On Reading Thomas
/Thomas is always a joy to read. An ordering of the mind. A judicious approach, multifaceted and subtle yet not tangled and unruly.
Now and again, one tastes a bit of the angelic. Things in the world recede in their tumbling chaos. Not, mind you, to the loss of their detail. But their real being, their weight, and their true finality appears through the din of what would otherwise, deafening me, make lame my mind’s eye so that I could not feel all their stuff. Now and again, one of Thomas’s insights gathers one on high to taste this angelic stance, at once very human.

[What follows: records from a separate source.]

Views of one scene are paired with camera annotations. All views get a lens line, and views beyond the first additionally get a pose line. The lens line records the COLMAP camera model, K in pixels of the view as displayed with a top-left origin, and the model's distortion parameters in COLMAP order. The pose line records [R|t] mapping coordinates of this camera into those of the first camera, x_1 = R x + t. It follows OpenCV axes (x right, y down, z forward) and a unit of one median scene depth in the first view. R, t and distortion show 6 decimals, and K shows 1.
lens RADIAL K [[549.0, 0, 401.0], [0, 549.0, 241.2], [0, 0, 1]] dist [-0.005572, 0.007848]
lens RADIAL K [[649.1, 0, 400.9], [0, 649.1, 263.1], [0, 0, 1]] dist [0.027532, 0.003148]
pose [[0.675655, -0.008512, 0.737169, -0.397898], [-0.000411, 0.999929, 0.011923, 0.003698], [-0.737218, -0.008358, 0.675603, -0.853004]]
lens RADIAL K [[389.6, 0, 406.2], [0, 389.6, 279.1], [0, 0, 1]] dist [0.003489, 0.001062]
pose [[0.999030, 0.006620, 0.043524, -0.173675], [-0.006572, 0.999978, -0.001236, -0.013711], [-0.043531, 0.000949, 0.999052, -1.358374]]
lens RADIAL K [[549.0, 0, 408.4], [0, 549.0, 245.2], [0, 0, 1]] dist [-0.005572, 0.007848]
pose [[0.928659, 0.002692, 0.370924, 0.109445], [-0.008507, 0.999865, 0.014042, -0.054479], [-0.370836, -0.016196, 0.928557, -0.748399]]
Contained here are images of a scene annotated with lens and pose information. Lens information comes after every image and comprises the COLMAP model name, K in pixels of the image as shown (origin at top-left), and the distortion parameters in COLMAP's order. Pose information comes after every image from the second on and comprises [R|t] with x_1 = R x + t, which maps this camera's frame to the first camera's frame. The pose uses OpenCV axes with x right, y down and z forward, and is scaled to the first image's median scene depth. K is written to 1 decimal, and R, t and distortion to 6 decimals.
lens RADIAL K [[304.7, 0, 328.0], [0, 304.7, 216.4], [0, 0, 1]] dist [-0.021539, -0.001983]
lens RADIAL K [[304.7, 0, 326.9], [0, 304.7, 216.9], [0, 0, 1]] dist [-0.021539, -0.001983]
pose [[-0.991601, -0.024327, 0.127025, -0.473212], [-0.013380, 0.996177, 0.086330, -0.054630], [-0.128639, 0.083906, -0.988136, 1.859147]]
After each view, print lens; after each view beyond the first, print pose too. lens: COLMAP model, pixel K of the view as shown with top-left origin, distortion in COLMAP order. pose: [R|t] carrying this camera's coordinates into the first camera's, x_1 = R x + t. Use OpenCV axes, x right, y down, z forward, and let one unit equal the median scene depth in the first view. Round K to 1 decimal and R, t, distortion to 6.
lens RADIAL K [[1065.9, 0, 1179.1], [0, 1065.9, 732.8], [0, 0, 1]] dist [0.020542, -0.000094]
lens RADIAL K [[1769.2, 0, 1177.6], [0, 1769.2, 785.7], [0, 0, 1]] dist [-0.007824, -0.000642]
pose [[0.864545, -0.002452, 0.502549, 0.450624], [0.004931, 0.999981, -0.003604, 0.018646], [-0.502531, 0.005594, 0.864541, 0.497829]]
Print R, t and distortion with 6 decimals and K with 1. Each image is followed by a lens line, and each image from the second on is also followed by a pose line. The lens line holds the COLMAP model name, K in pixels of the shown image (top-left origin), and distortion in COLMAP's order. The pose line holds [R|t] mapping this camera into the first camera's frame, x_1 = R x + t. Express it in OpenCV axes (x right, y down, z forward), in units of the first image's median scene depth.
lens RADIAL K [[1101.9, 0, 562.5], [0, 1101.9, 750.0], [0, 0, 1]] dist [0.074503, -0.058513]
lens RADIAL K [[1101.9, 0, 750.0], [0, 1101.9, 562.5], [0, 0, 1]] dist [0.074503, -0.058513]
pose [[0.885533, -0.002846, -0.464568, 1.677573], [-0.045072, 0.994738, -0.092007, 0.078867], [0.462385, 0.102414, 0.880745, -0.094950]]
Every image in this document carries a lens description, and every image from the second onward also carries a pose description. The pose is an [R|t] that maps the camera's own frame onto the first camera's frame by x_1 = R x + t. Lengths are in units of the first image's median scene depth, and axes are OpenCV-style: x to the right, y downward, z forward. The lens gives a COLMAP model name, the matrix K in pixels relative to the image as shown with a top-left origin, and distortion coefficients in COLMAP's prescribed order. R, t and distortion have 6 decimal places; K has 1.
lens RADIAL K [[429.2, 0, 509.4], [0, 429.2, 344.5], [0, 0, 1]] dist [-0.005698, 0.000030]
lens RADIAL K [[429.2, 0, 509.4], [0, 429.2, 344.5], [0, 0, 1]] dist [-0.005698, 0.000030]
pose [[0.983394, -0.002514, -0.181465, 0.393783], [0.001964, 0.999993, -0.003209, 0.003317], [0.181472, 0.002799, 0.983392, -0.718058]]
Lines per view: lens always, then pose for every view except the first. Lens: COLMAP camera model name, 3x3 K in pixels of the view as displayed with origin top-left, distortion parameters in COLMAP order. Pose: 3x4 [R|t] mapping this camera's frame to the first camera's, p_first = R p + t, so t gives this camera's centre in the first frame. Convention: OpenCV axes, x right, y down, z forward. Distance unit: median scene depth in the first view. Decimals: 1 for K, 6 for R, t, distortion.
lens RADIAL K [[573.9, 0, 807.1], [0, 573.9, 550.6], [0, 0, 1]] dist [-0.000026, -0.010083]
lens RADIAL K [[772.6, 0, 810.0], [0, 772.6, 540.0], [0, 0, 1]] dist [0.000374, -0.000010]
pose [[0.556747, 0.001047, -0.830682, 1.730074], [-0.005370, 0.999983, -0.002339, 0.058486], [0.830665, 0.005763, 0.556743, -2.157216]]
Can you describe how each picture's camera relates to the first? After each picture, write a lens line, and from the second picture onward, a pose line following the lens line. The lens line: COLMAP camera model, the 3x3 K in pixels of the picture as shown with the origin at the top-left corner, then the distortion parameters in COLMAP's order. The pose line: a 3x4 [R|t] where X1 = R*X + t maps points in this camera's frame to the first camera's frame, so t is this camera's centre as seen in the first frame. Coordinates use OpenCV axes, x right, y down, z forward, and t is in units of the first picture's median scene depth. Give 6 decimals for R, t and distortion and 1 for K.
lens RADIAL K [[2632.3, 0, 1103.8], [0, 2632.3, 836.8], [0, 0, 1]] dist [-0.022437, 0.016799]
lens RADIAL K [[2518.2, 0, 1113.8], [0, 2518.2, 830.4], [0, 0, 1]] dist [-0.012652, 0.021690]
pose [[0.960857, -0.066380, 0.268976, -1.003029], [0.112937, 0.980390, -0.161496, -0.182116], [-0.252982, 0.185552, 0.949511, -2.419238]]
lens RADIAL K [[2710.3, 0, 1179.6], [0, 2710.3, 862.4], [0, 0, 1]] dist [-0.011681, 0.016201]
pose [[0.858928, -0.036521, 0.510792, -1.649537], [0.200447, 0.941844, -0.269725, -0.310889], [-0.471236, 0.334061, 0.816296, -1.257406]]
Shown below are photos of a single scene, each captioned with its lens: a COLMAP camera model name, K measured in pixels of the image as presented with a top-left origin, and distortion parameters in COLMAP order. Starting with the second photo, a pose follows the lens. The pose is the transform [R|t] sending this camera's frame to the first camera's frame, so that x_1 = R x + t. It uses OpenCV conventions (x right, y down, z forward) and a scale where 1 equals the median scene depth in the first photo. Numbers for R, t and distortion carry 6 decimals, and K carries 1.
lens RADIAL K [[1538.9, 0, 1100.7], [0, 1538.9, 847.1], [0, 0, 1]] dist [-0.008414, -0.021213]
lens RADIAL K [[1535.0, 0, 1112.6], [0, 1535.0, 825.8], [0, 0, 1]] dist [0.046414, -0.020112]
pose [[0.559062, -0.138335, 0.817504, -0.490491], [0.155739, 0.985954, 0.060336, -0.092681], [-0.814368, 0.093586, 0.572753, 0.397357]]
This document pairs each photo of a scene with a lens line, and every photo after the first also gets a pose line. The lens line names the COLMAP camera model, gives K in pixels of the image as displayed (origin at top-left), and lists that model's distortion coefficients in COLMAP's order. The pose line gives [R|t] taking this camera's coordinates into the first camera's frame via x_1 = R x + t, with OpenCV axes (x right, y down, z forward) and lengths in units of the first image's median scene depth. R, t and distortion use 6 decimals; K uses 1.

So it was, this morning, in reading his ‘On Judgment.’ Who would have thought, before turning these pages, that judgment is an act of justice? Not I. Often, Thomas is intuitive. Not this time. At any rate, he goes on to cite Aristotle: People seek refuge in a judge, as in a sort of living justice. (And so, this time, the insight is Aristotle’s. But who owns an idea anyway? We are all in the school. It is habits of mind, not ownership; truth, not persons, for which we are most eager.)
Reading this peculiar passage brought a recollection of things past: children’s voices raised in animosity. A dispute. An argument. Recourse! Recourse to whom? To a third party. To Mom or Dad. All those times that seemed so wearisome, so bothersome, …. All these now gathered together in the insight: people seek refuge in a judge. Why? They want a right saying. How consoling to read the Master and to have meaning found where one saw only chaos.